Forecasting Pitchers

By Tangotiger, 04:13 PM

Building on the work I previously released, here is some more data:


This is all pitchers
- born between 1957 and 1974
- aged 25 to 28

I put each pitcher in one of seven experience classes.

Experience n	 25-28 	 29-32 	 rate  	 Wins 
1	36	 3,745 	 2,832 	76%	 0.582 
2	72	 2,988 	 2,137 	72%	 0.521 
3	108	 2,105 	 1,553 	74%	 0.502 
4	144	 1,403 	 903 	64%	 0.474 
5	180	 912 	 628 	69%	 0.474 
6	216	 499 	 474 	95%	 0.462 
7	611	 123 	 131 	106%	 0.398 

The first line read like this: I take the 36 pitchers who faced the most batters at age 25-28.  They average 3745 batters faced per pitcher.  At age 29-32, they averaged 2832 batters each.  That age 29-32 number is 76% of the age 25-28 number.  They had a .582 W/L record.

The second line are the next 72 pitchers with the most batters faced at age 25-28.

For the first 5 lines, which comprises of the 540 most experienced pitchers (which is at least 695 batters faced over 4 years), they are all at the 70-75% rate. 

As you can see by the wins column, the quality tracks the experience, though this is hardly a surprise. 

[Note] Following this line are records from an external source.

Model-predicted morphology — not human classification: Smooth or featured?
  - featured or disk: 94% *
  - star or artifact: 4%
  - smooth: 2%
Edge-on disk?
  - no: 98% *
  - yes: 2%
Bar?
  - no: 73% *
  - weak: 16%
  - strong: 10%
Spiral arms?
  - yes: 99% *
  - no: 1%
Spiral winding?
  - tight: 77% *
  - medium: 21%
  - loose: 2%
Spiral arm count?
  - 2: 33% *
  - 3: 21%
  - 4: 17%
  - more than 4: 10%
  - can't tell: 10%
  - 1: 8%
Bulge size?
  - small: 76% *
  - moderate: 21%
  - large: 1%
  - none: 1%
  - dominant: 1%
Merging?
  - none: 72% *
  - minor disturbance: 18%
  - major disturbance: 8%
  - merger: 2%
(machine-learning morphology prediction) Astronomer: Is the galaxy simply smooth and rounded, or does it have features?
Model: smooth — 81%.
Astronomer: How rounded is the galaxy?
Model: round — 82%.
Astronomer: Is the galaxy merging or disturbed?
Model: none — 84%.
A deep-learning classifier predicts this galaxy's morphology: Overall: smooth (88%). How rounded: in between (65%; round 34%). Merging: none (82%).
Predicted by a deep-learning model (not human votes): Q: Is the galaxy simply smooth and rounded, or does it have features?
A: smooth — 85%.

(For you replacement-level fans, note that the win % for the last group of pitchers, the scrubs, is .398, which can be compared to the W/L record of their teammates of .484.  On a neutral team, that .398 adjusts as .408.  This is further evidence that the replacement-level for pitching is indeed .410.  This would breakdown as .380 for starters and .470 for relievers.)

Overall, the number of batters faced at age 29-32 is 75% of the total faced at age 25-28, give or take 100 batters faced, for each experience level.

So, forget about how many batters they did face.  Forget how good a pitcher he is.  The short-rule to forecasting a pitcher’s future IP (for these age classes) is simply to reduce his actual batters faced by 25% over that time period.

An annual 11% drop achieves this.  So if you have a pitcher with 3000 batters faced at ages 25-28, his next 4 years will be roughly: 668, 594, 529, 471 for a total of 2261 batters faced at ages 29-32.

***

By the way, the Marcel rule is to use 50% of the previous year, and 10% of two years ago, plus 200 batters faced.  This also works quite well.

***

Also note that if I looked at all pitchers born since 1884, their age 29-32 batters faced is 27% fewer than their age 25-28 batters faced.  In short, historically speaking, we’re not seeing much change.